11:256 The God his own Parnassian laurel crown'd,
11:257 And in a wreath his golden tresses bound,
11:258 Graceful his purple mantle swept the ground.
11:259 High on the left his iv'ry lute he rais'd,
11:260 The lute, emboss'd with glitt'ring jewels, blaz'd
11:261 In his right hand he nicely held the quill,
11:262 His easy posture spoke a master's skill.
11:263 The strings he touch'd with more than human art,
11:264 Which pleas'd the judge's ear, and sooth'd his heart;
11:265 Who soon judiciously the palm decreed,
11:266 And to the lute postpon'd the squeaking reed.
11:267 All, with applause, the rightful sentence heard,
11:268 Midas alone dissatisfy'd appear'd;
11:269 To him unjustly giv'n the judgment seems,
11:270 For Pan's barbarick notes he most esteems.
11:271 The lyrick God, who thought his untun'd ear
11:272 Deserv'd but ill a human form to wear,
11:273 Of that deprives him, and supplies the place
11:274 With some more fit, and of an ampler space:
11:275 Fix'd on his noddle an unseemly pair,
11:276 Flagging, and large, and full of whitish hair;
11:277 Without a total change from what he was,
11:278 Still in the man preserves the simple ass.
11:279 He, to conceal the scandal of the deed,
11:280 A purple turbant folds about his head;
11:281 Veils the reproach from publick view, and fears
11:282 The laughing world would spy his monstrous ears.
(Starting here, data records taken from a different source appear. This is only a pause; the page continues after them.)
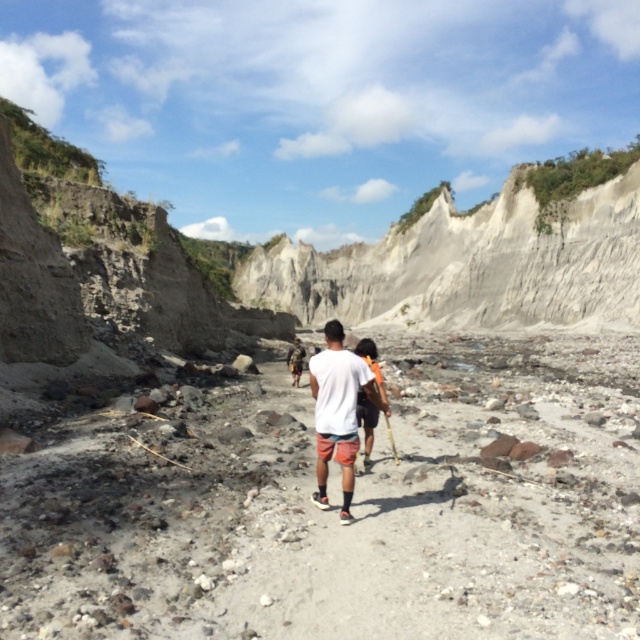
You are navigating a rocky desert landscape and see a gray gravel trail at center. According to the coordinates provided, is the trail located closer to the top or bottom of the image?

The gray gravel trail at center is located at coordinates point (339, 506). Since the y coordinate is 0.530, which is slightly above the center point of 0.5, the trail is closer to the bottom of the image.

You are planning to hike along the gray gravel trail at center while wearing the white matte shirt at center. Considering their heights, will the trail be visible above or below the shirt?

The gray gravel trail at center has a lesser height compared to the white matte shirt at center, so the trail will be visible below the shirt.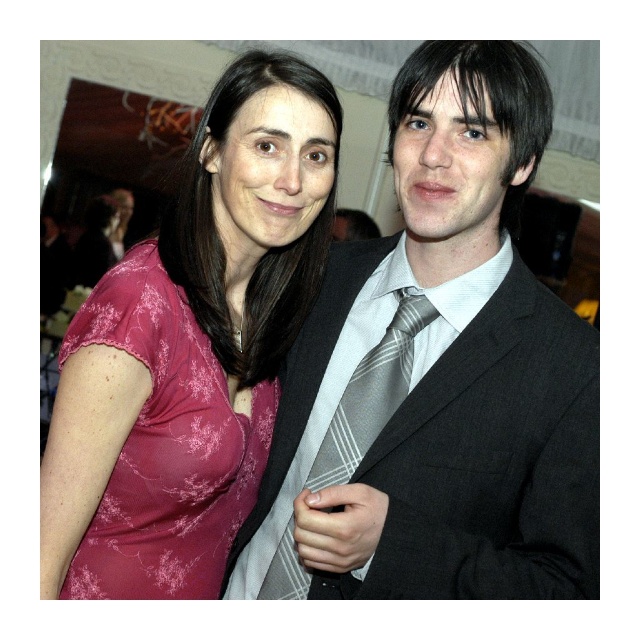
Question: Is gray striped tie at center above silver striped tie at center?

Choices:
 (A) no
 (B) yes

Answer: (B)

Question: Can you confirm if pink floral fabric dress at left is smaller than silver striped tie at center?

Choices:
 (A) no
 (B) yes

Answer: (A)

Question: Which object is farther from the camera taking this photo?

Choices:
 (A) pink floral dress at center
 (B) silver striped tie at center

Answer: (B)

Question: Which of the following is the farthest from the observer?

Choices:
 (A) (397, 314)
 (B) (182, 545)
 (C) (257, 99)

Answer: (B)

Question: Is gray striped tie at center behind pink floral dress at center?

Choices:
 (A) yes
 (B) no

Answer: (B)

Question: Which point appears closest to the camera in this image?

Choices:
 (A) (346, 394)
 (B) (106, 433)

Answer: (B)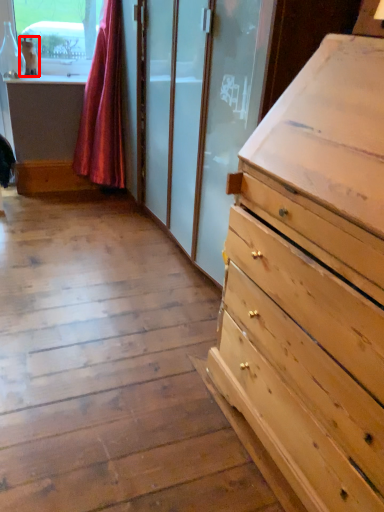
Question: From the image's perspective, considering the relative positions of animal (annotated by the red box) and curtain in the image provided, where is animal (annotated by the red box) located with respect to the staircase?

Choices:
 (A) below
 (B) above

Answer: (B)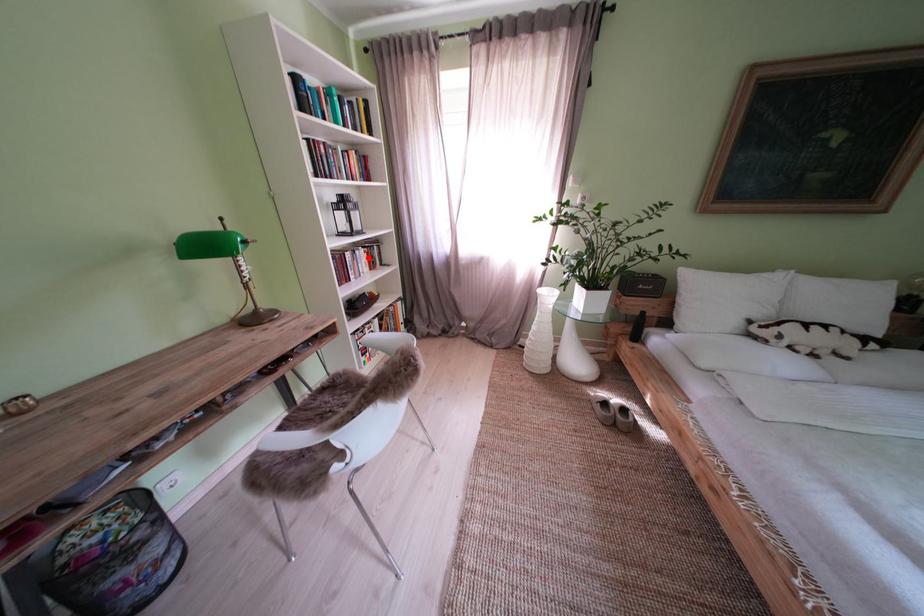
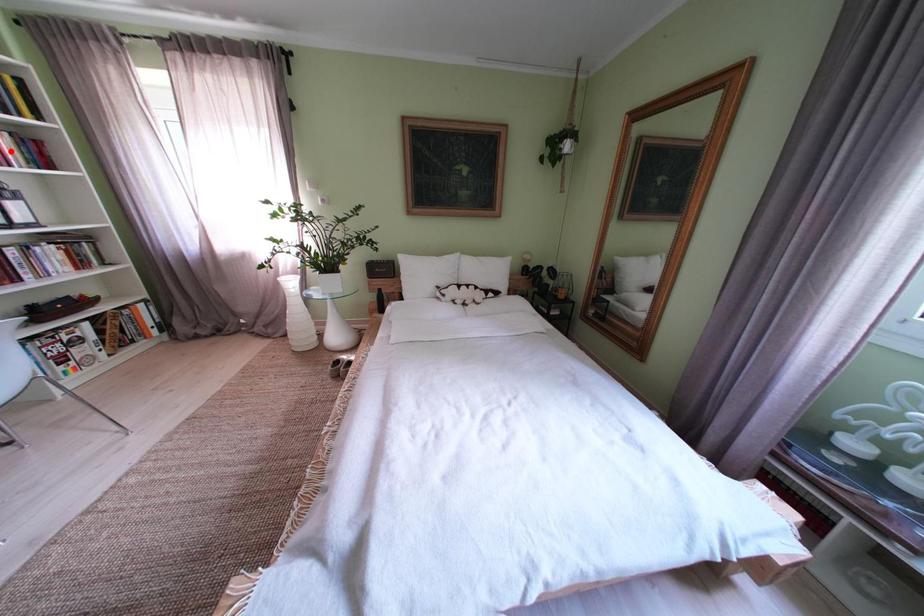
I am providing you with two images of the same scene from different viewpoints. A red point is marked on the first image and another point is marked on the second image. Does the point marked in image1 correspond to the same location as the one in image2?

No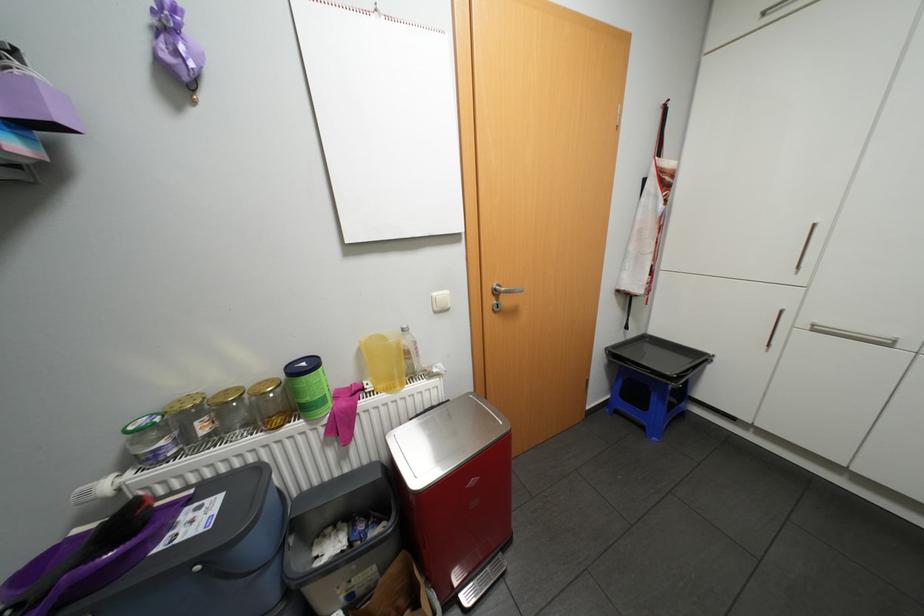
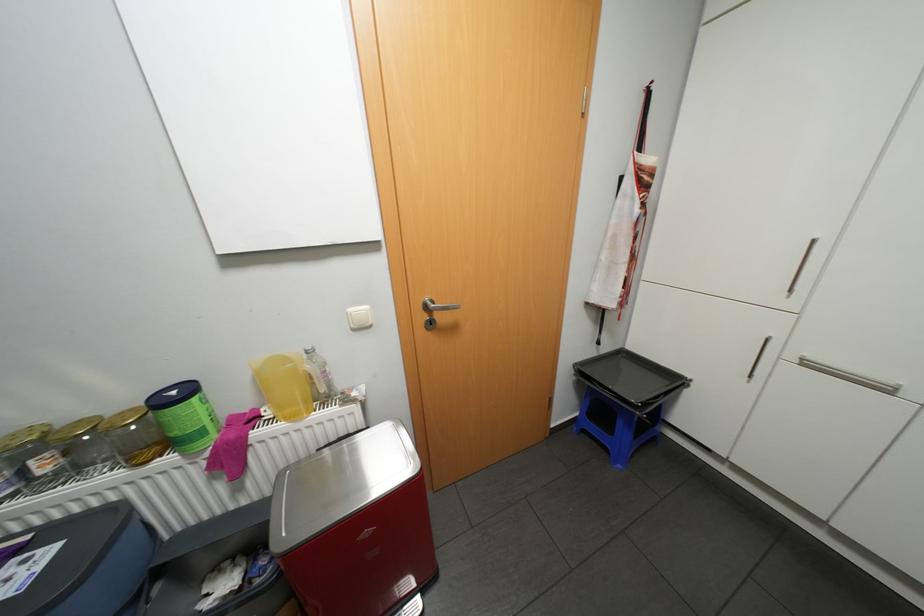
The point at (203, 422) is marked in the first image. Where is the corresponding point in the second image?

(39, 461)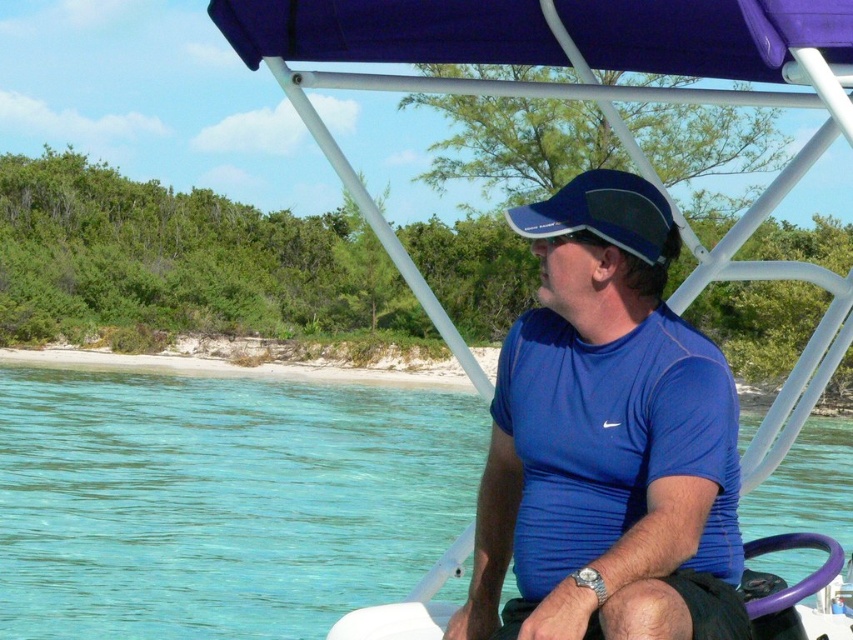
Question: Which object appears closest to the camera in this image?

Choices:
 (A) blue mesh baseball cap at center
 (B) blue mesh shirt at center
 (C) clear blue water at center

Answer: (B)

Question: Is clear blue water at center positioned behind blue mesh baseball cap at center?

Choices:
 (A) no
 (B) yes

Answer: (B)

Question: Observing the image, what is the correct spatial positioning of clear blue water at center in reference to blue mesh shirt at center?

Choices:
 (A) left
 (B) right

Answer: (B)

Question: Can you confirm if clear blue water at center is bigger than blue mesh baseball cap at center?

Choices:
 (A) yes
 (B) no

Answer: (A)

Question: Which object appears closest to the camera in this image?

Choices:
 (A) blue mesh baseball cap at center
 (B) clear blue water at center
 (C) blue mesh shirt at center

Answer: (C)

Question: Among these points, which one is nearest to the camera?

Choices:
 (A) (657, 209)
 (B) (566, 218)

Answer: (A)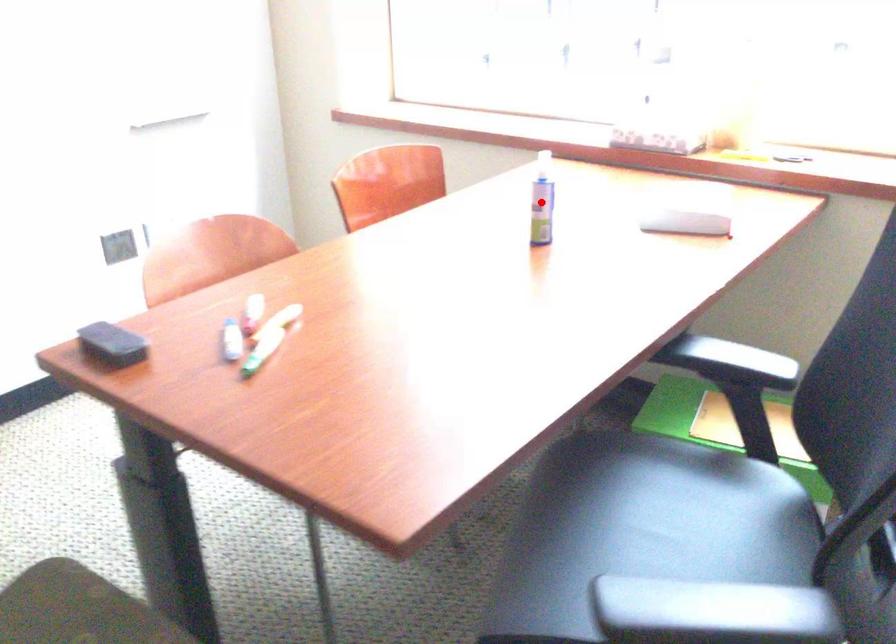
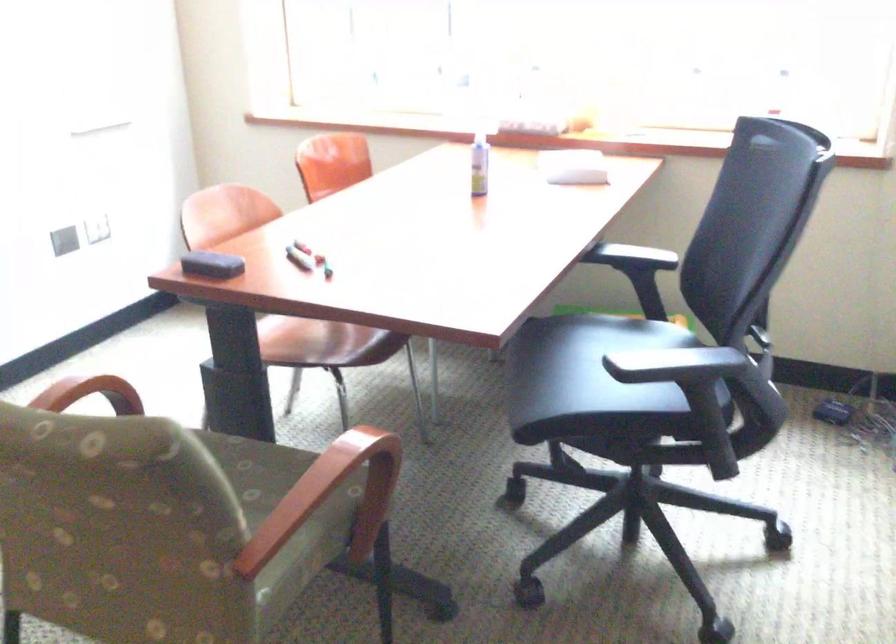
Question: I am providing you with two images of the same scene from different viewpoints. A red point is shown in image1. For the corresponding object point in image2, is it positioned nearer or farther from the camera?

Choices:
 (A) Nearer
 (B) Farther

Answer: (B)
11:283 One trusty barber-slave, that us'd to dress
11:284 His master's hair, when lengthen'd to excess,
11:285 The mighty secret knew, but knew alone,
11:286 And, tho' impatient, durst not make it known.
11:287 Restless, at last, a private place he found,
11:288 Then dug a hole, and told it to the ground;
11:289 In a low whisper he reveal'd the case,
11:290 And cover'd in the earth, and silent left the place.
11:291 In time, of trembling reeds a plenteous crop
11:292 From the confided furrow sprouted up;
11:293 Which, high advancing with the ripening year,
11:294 Made known the tiller, and his fruitless care:
11:295 For then the rustling blades, and whisp'ring wind,
11:296 To tell th' important secret, both combin'd.